2. How many computers did McKinnon have use of ? I have read many differing stories, such as a) He used his mother's, He used his Girlfriend's, He used his Girlfriend's Aunt's, He worked with another individual who occupied another computer (not necessarily in this country) ?

3. How much cannabis did/does McKinnon consume ?

4. What other mind-altering medication and/or illegal drugs was/is he taking ?

5. Why wasn't he placed in secure premises when Prof.

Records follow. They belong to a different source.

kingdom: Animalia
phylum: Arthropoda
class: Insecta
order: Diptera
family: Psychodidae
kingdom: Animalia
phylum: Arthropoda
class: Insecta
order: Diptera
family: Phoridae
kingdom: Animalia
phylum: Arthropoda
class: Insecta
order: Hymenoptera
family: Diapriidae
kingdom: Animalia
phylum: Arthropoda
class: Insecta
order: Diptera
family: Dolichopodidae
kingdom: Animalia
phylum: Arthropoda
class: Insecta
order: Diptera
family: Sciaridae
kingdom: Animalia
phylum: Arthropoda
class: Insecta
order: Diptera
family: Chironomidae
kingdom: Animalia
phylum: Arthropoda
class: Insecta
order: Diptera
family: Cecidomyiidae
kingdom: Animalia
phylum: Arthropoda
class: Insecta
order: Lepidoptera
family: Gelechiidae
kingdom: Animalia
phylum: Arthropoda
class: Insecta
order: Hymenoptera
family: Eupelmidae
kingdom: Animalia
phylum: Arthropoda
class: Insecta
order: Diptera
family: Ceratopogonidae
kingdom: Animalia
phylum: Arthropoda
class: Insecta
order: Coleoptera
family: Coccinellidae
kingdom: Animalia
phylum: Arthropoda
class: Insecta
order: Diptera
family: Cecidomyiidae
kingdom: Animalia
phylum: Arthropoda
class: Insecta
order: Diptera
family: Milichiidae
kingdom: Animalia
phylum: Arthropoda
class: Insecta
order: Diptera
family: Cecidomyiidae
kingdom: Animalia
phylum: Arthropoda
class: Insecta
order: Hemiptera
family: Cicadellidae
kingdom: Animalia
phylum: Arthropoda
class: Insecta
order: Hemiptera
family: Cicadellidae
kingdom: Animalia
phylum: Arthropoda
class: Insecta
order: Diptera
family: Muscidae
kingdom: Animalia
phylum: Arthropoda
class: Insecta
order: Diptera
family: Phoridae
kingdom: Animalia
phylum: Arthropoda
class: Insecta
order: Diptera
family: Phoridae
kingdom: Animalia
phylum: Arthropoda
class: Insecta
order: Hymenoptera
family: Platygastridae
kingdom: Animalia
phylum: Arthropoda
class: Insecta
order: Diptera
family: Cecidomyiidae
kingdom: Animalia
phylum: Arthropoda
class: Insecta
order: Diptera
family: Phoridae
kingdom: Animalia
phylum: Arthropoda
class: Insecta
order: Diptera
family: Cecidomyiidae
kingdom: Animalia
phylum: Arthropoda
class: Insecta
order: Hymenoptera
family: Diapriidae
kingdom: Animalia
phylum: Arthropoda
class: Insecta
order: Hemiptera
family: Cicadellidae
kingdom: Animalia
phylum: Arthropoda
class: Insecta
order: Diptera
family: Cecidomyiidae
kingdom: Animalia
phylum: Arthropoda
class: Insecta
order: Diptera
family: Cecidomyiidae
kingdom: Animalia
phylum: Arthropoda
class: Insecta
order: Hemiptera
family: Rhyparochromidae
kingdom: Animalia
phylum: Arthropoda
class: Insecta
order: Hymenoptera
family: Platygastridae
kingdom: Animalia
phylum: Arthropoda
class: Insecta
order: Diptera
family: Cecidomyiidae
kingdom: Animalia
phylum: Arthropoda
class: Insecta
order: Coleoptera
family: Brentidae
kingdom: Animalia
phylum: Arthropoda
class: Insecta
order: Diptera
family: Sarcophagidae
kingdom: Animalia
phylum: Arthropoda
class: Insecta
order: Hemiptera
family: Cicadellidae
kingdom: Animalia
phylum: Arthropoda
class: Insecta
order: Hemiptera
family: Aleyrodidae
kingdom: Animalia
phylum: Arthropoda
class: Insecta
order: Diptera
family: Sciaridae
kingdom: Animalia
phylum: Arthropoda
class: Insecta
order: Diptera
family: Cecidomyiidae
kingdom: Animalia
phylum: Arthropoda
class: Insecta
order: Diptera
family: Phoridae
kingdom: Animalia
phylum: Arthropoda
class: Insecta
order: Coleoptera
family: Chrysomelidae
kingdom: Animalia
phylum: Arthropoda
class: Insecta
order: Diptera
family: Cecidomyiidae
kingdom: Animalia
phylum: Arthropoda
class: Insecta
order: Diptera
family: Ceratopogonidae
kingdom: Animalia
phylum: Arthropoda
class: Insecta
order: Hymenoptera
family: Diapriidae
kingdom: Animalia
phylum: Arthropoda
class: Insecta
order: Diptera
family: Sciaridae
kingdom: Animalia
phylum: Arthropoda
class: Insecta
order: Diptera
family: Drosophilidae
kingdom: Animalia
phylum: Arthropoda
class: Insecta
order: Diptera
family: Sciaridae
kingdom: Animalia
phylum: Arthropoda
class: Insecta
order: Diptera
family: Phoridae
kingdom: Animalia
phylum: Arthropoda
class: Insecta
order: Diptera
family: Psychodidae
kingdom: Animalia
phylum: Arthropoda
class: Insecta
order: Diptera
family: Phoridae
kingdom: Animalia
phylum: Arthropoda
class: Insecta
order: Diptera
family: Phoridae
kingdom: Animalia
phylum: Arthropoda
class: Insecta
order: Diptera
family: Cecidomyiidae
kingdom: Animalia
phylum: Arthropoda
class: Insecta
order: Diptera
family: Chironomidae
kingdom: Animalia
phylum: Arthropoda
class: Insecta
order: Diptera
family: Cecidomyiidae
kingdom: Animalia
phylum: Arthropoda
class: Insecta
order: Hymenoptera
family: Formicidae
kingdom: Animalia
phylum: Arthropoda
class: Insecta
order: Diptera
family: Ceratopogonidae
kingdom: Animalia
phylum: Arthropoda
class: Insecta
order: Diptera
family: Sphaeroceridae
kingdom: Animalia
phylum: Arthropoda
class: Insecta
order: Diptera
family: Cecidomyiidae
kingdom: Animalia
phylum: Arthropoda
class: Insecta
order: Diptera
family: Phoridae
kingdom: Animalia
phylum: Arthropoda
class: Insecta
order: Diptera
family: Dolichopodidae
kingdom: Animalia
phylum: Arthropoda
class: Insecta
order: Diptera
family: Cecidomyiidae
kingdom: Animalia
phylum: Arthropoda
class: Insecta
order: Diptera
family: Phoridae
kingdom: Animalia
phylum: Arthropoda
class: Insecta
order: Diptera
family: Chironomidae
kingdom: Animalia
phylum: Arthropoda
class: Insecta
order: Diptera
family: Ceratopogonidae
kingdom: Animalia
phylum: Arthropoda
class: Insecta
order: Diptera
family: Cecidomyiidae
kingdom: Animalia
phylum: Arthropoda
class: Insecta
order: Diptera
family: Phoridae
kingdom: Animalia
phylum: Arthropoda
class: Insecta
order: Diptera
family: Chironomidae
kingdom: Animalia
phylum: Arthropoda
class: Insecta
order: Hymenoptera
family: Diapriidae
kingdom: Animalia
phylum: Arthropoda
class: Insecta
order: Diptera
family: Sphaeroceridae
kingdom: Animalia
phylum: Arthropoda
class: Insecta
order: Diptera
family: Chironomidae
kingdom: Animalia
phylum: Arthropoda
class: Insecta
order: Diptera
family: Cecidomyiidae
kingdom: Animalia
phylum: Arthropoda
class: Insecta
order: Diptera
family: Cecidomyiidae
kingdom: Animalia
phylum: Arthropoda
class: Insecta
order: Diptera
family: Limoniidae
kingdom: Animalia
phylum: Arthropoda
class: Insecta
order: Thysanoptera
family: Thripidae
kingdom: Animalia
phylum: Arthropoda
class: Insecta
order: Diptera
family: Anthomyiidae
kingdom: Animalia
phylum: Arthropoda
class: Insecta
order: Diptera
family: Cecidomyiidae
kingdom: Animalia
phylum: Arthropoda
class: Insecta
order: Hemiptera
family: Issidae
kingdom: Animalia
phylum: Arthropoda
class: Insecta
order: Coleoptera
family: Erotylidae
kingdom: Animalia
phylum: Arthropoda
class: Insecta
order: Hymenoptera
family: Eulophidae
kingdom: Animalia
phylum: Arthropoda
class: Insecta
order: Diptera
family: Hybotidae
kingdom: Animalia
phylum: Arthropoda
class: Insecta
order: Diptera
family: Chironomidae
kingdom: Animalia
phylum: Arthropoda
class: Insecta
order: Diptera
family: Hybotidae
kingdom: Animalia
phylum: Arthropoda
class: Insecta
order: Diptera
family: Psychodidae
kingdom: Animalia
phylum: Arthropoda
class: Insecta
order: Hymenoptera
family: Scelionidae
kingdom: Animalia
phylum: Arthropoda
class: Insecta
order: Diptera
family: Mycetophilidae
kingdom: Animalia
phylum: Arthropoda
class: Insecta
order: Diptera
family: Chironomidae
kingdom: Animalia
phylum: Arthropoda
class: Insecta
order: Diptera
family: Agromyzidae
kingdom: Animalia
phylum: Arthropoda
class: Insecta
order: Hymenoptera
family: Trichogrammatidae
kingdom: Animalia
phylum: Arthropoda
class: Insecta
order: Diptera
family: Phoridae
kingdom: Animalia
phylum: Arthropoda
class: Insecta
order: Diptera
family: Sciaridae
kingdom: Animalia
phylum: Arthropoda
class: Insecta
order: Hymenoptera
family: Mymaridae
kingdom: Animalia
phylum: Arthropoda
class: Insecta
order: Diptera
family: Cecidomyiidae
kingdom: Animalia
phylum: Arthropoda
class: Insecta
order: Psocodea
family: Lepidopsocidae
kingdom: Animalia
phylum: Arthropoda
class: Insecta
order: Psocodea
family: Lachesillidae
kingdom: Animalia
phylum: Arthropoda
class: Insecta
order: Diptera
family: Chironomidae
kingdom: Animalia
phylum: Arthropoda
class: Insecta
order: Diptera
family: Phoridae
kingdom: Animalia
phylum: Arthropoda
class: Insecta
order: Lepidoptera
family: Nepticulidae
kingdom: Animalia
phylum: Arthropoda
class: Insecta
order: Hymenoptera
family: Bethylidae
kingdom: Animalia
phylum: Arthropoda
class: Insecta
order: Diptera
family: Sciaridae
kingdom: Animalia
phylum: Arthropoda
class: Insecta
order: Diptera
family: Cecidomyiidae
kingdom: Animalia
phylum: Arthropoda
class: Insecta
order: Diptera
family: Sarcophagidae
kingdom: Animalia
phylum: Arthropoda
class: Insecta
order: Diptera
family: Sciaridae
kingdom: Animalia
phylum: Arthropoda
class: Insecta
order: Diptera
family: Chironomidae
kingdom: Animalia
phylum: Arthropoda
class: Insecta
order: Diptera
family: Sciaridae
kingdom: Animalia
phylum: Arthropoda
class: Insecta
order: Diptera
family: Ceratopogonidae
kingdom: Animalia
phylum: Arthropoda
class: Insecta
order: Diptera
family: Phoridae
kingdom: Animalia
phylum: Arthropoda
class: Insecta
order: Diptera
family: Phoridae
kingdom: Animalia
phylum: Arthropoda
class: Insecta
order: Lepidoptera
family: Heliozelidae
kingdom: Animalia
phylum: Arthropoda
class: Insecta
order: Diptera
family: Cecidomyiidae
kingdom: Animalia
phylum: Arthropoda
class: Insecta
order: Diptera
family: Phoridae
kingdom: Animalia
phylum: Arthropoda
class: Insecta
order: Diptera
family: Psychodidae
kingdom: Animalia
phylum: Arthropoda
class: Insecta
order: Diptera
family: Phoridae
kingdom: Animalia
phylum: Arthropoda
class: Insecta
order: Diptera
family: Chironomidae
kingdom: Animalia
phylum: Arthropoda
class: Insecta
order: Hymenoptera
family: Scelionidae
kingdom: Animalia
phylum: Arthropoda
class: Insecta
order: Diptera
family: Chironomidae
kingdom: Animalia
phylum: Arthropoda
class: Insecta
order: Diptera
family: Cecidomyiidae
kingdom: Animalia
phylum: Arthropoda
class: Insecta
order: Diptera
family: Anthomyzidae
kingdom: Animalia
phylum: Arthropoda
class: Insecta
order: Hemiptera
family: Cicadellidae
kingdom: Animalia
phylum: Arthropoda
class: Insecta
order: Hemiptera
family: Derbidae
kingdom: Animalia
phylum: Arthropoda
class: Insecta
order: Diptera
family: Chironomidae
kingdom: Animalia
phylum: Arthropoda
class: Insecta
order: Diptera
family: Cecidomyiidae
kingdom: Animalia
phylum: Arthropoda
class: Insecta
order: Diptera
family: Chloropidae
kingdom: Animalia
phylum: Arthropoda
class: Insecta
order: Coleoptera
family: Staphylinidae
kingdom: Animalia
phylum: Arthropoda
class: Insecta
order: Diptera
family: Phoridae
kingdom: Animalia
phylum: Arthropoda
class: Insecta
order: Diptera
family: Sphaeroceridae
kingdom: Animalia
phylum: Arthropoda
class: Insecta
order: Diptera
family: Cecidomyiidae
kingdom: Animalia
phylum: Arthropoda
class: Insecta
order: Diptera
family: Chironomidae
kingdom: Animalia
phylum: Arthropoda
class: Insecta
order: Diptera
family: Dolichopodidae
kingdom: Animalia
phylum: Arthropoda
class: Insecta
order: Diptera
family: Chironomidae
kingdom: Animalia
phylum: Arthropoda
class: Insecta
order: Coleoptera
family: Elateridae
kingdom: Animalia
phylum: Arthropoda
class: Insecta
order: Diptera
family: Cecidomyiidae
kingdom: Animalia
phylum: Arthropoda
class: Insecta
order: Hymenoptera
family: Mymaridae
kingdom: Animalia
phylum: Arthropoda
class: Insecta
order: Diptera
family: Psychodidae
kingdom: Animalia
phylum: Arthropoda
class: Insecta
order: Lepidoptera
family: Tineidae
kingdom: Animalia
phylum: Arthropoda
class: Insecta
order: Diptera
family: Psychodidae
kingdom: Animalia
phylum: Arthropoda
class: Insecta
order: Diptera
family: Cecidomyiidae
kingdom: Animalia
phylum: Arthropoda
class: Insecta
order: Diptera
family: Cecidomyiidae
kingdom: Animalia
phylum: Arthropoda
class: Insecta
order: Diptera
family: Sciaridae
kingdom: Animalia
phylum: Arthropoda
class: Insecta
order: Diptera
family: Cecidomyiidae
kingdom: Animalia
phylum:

Turk suggested this (presumably to protect McKinnon and others ?

5. If he is still deemed to be sectionable why has he now or will he be in the near future given access to computers ?

My thanks for any reasonable assistance you may be able to supply and should you feel that there are any aspects,relating to the extradiction that I can assist with I am happy to oblige.

Anonymous said...

In the above I stated:

"Again, as I said, I am against anyone being extradited providing it has been applied equally in all cases."

Upon reading my last comment again even I see it that it might need some further clarification.

What I meant to say was that "I am against extradition, however where an extradion policy is in place, it should be applied equally to all involved. In this case I do not believe that that is what has taken place"

My apologies to anyone who might have been interested and were somewhat confused. But,as I suspect, that this may not be the case I apologise anyway.